▸ **Exercise prompt**: Check every line of the data below for the string "JSON", and copy the ones that hold it.

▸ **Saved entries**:
>>>
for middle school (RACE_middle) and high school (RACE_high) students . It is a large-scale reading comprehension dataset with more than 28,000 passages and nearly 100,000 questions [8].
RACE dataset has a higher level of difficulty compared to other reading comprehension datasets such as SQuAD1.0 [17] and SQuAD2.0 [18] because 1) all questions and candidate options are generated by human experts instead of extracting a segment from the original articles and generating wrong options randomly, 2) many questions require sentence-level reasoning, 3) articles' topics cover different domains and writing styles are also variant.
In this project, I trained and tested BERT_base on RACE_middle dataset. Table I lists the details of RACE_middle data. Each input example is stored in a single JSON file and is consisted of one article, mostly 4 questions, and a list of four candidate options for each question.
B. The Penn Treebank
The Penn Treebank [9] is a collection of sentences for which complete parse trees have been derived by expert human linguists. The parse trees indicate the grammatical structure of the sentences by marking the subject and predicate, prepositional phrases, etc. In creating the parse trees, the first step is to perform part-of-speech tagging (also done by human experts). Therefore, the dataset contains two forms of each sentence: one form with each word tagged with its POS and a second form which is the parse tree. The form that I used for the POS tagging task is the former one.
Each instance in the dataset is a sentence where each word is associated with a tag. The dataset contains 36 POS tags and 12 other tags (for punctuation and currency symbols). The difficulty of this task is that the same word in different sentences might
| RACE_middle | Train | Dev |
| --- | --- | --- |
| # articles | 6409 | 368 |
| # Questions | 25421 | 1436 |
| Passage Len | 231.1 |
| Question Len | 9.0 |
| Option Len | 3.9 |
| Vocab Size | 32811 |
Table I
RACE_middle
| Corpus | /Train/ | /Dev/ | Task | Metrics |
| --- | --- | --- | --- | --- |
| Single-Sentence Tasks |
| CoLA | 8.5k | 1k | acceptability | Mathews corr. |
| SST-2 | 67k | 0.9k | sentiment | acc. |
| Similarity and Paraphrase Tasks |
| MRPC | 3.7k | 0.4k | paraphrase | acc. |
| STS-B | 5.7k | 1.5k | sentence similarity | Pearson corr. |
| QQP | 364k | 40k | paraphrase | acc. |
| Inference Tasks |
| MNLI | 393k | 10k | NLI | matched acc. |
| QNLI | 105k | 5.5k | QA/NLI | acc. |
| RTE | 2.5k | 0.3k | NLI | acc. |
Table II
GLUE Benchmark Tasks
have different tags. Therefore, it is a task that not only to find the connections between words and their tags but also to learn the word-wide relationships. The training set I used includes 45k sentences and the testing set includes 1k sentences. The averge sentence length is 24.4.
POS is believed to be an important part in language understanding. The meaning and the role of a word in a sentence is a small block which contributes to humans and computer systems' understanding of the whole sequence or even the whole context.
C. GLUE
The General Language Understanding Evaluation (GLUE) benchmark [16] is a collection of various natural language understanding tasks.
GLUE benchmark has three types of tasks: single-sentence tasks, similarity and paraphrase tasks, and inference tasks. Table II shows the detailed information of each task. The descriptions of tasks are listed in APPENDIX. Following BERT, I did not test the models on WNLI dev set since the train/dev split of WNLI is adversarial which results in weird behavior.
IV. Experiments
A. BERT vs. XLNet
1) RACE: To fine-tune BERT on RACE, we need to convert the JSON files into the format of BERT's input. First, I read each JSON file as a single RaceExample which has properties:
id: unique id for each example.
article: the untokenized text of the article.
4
<<<
▸ **Completed task**:
In this project, I trained and tested BERT_base on RACE_middle dataset. Table I lists the details of RACE_middle data. Each input example is stored in a single JSON file and is consisted of one article, mostly 4 questions, and a list of four candidate options for each question.
1) RACE: To fine-tune BERT on RACE, we need to convert the JSON files into the format of BERT's input. First, I read each JSON file as a single RaceExample which has properties:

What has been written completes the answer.